Start of TEXT EXCERPT

As of the end of April, the benchmark three-month aluminum futures on the London Metal Exchange were around $1,930 per ton, up about 15% from the start of the year. Meanwhile, copper futures fell 9% from their recent highs in mid-February to around $5,600. Zinc futures were down 15% to around $2,500.
In the three months after U.S. President Donald Trump was elected, prices of both copper and zinc jumped 20% due to expectations that rising infrastructure investment, a key promise of the president, would boost demand for nonferrous metals. Copper is used in electrical wiring and zinc for plated sheet steel.
However, Trump's policy shift since March has made market watchers skeptical. As expectations have declined, so have nonferrous metal prices.
Unlike other nonferrous metals, aluminum prices remained high because China, which produces more than half of the world's aluminum, had begun to cut output.
In mid-April, a local newspaper reported that three mining projects were suspended in western China's Xinjiang Uighur Autonomous Region for violating regulations pertaining to the production cut.
The suspension of the projects, which were supposed to supply about 2 million tons of the metal, or about 3% of annual global aluminum production, "was seen by market watchers as a sign that China would cut aluminum production," said a representative of a major trading house.
The reports saw aluminum prices on the LME briefly rise 2% from the previous trading day to $1,940 on April 18.
Output cuts
Many smelters in China are operating below capacity and have had to produce more aluminum than needed domestically, exporting excess supply cheaply and driving down international prices.

End of TEXT EXCERPT

TASK INSTRUCTIONS:
[1] Write out the stretch of the metal prices text from "In mid-April, a" through "on April 18.".
[2] Continue the text on aluminum and other metal prices from the point where it stops.
The items that follow the metal prices text aren't needed.

Start of EXCERPTED DATA

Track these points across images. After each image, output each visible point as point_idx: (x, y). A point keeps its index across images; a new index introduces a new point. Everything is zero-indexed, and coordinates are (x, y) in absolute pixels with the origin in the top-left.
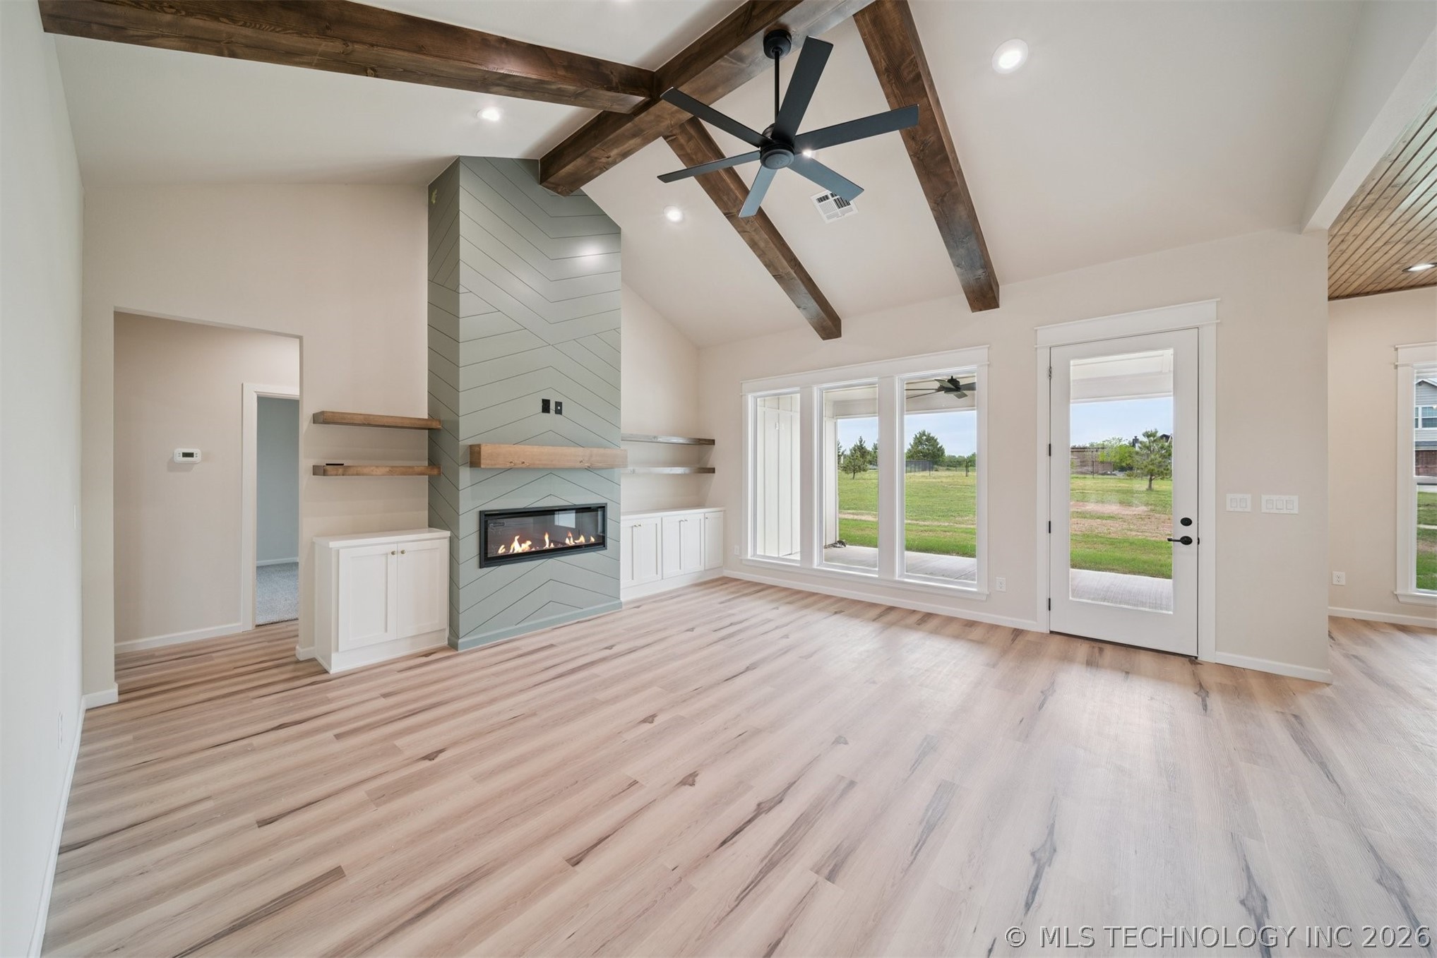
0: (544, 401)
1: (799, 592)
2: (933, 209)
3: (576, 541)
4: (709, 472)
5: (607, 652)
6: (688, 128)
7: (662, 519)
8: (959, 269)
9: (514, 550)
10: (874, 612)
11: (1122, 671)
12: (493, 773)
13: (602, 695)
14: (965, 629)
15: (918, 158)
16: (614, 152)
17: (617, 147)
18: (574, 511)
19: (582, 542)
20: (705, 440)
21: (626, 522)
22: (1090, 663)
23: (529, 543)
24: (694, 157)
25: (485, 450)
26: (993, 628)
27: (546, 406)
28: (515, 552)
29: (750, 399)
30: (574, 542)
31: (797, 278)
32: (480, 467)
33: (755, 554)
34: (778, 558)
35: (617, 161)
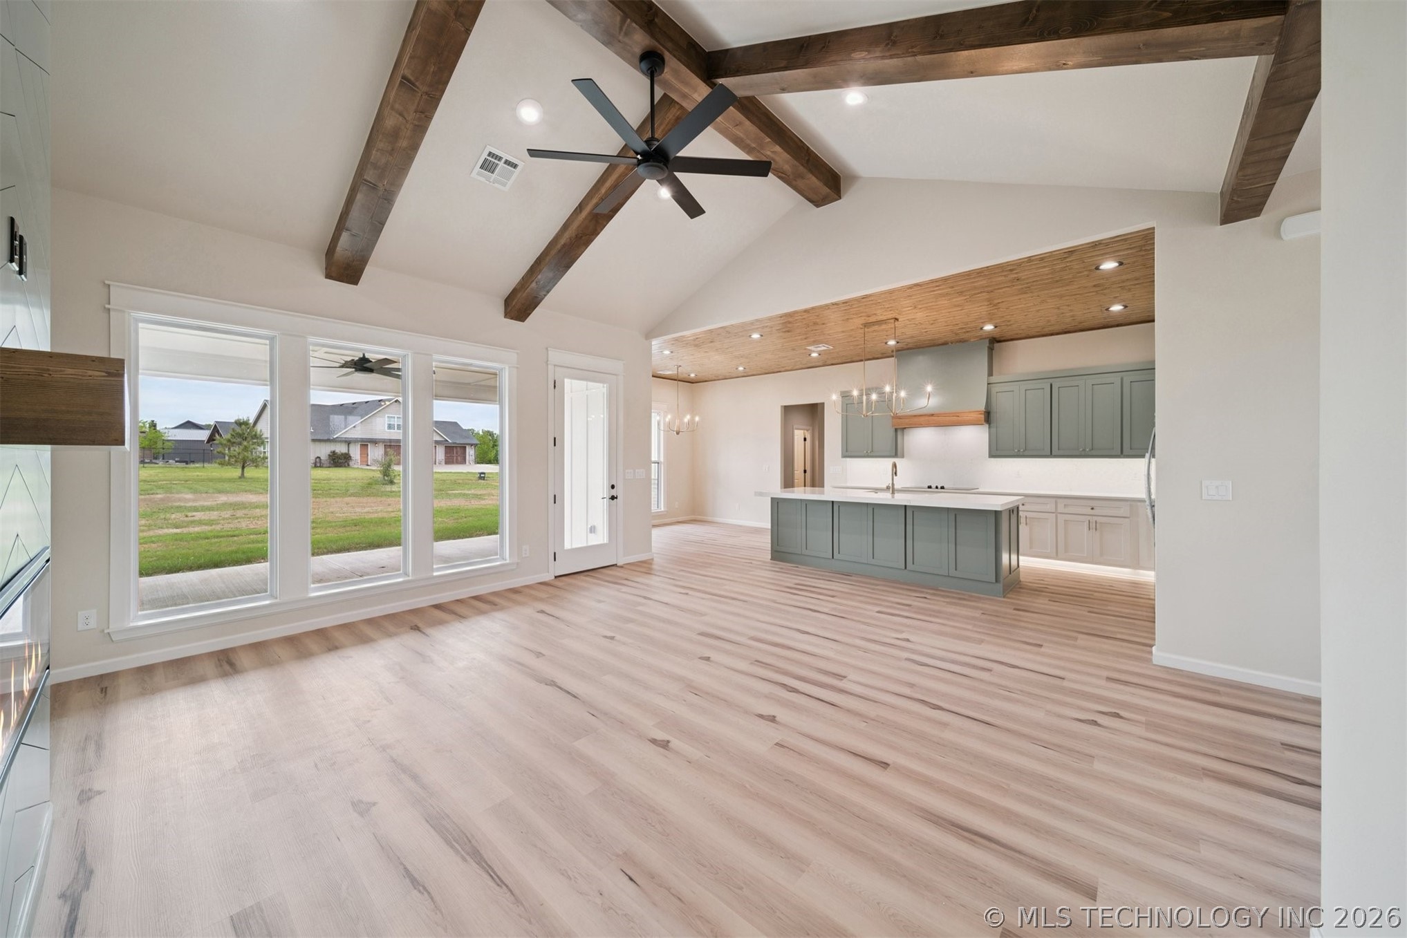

End of EXCERPTED DATA
Start of EXCERPTED DATA

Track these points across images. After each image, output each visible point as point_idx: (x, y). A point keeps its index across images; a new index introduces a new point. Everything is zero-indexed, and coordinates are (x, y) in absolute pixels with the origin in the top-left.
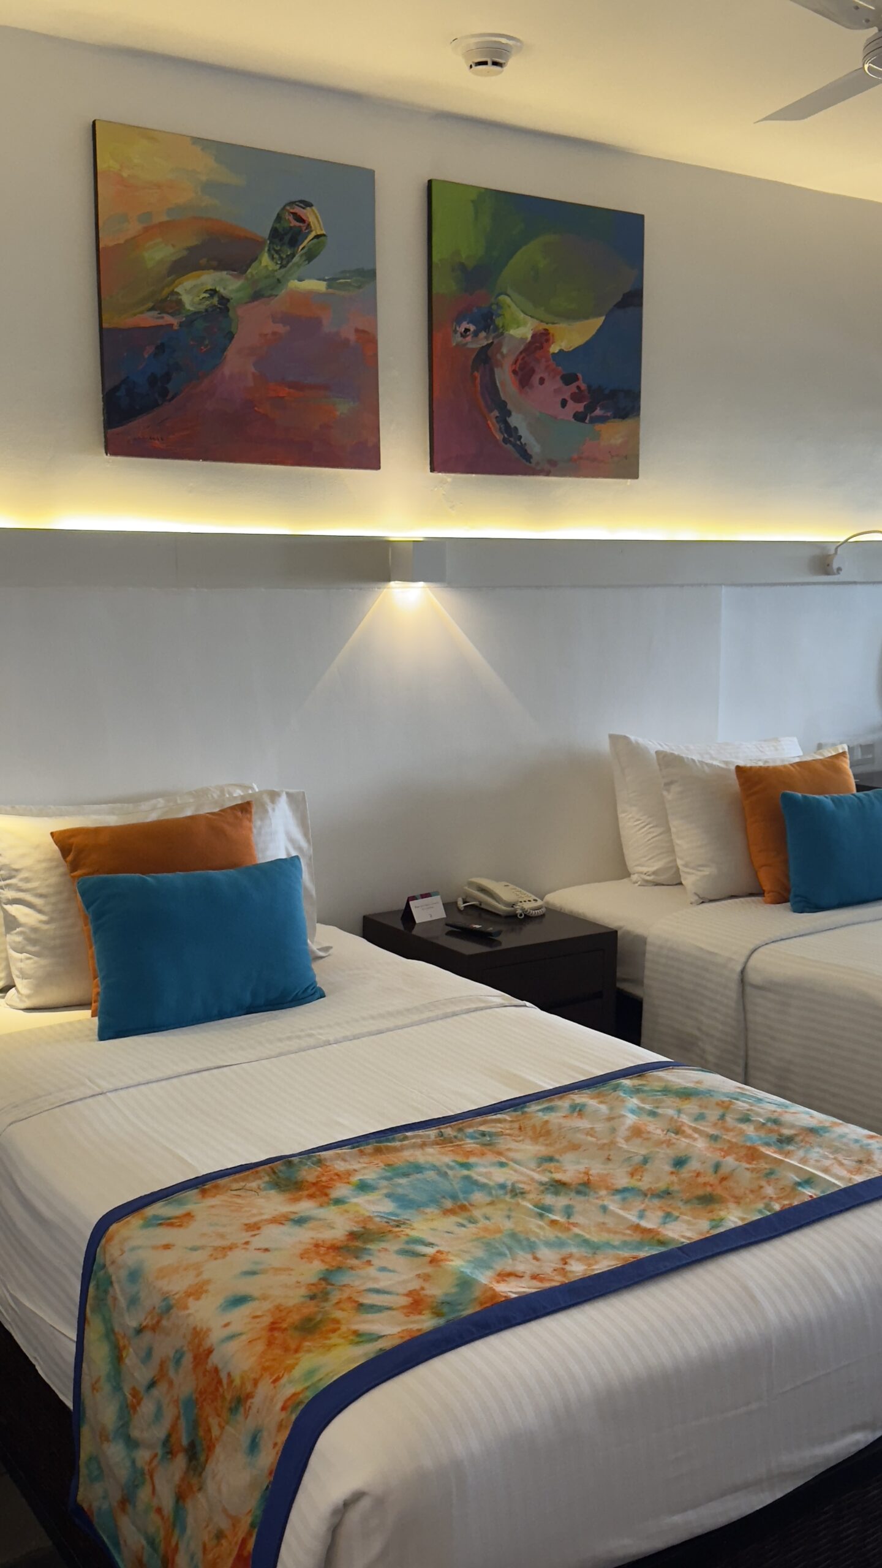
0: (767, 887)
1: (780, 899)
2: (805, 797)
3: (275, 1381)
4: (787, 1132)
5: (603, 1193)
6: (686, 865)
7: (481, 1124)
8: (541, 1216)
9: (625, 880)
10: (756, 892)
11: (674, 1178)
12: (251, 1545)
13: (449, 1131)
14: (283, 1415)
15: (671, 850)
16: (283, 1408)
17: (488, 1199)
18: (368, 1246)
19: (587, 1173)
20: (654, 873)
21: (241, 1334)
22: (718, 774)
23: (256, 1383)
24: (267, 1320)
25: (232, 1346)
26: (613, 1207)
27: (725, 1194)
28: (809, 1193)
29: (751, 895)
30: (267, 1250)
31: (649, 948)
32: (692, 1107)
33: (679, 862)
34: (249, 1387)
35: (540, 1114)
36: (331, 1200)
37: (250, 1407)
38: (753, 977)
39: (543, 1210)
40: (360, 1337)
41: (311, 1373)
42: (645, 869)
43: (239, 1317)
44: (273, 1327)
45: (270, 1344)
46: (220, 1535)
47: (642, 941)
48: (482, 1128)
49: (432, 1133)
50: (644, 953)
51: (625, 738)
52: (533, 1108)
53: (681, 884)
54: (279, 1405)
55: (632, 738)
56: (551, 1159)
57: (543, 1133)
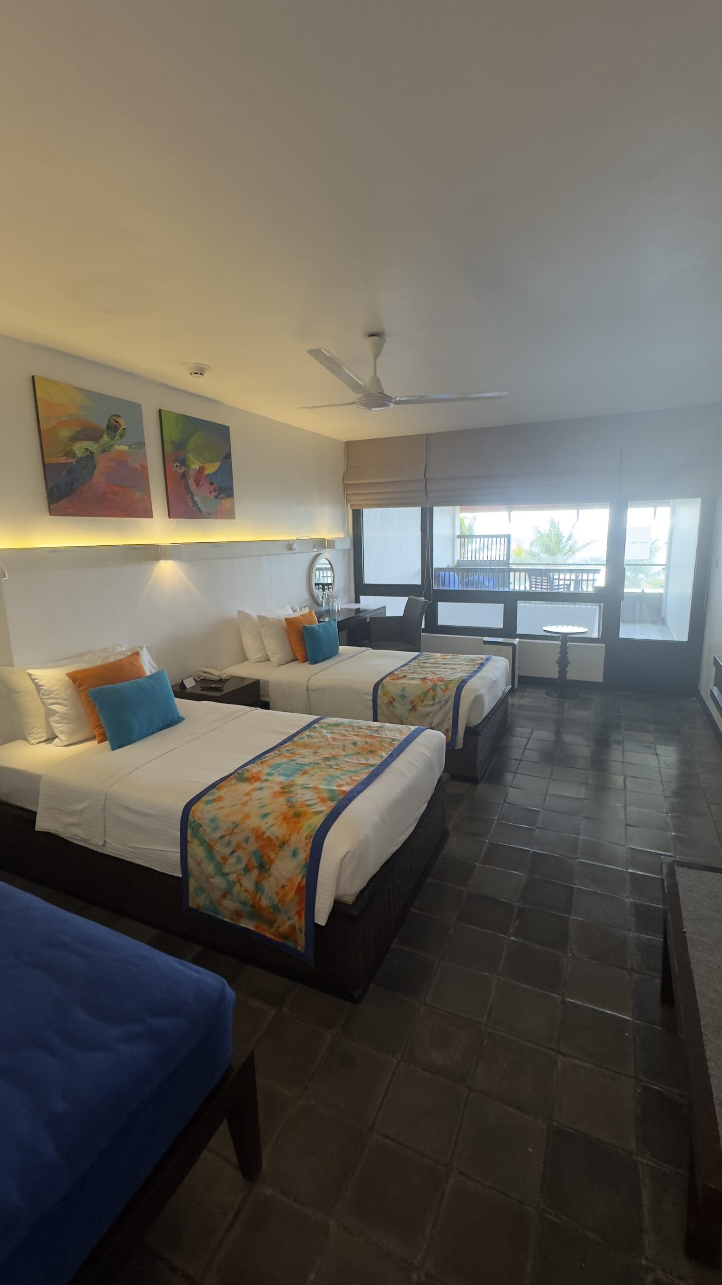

End of EXCERPTED DATA

OUTPUTS BY TASK:
[1]
In mid-April, a local newspaper reported that three mining projects were suspended in western China's Xinjiang Uighur Autonomous Region for violating regulations pertaining to the production cut.
The suspension of the projects, which were supposed to supply about 2 million tons of the metal, or about 3% of annual global aluminum production, "was seen by market watchers as a sign that China would cut aluminum production," said a representative of a major trading house.
The reports saw aluminum prices on the LME briefly rise 2% from the previous trading day to $1,940 on April 18.

[2]
Aluminum smelting also harms the environment, as it requires huge amounts of electricity, much of which comes from air-polluting thermal power plants. To tackle this more than decade-long problem, the government in January announced a 30% production cut in aluminum for Hebei, Shandong, Henan and Shanxi Provinces by the end of November. Beijing previously hinted at cutting production of aluminum, steel and coal at the National People's Congress held in March.
China's excess aluminum capacity has drawn international criticism. In mid-January, the U.S. Trade Representative under then-U.S. President Obama's administration filed a complaint against China with the World Trade Organization, saying that the country's hefty subsidies for aluminum producers was driving down prices.
Wilbur Ross, U.S. Secretary of Commerce under the Trump administration, has also criticized China's subsidies for aluminum producers, helping make it increasingly difficult for China to maintain aluminum production as before.
Exports of aluminum ingots, alloy and products were down 2% on the year at 1.06 million tons in the January-March period, according to data from China's General Administration of Customs.
British research company Wood Mackenzie reckons that most aluminum smelters can turn a profit at $1,700 per ton. Tatsufumi Okoshi, senior economist at Nomura Securities, predicts some smelters could boost output if prices start to rise.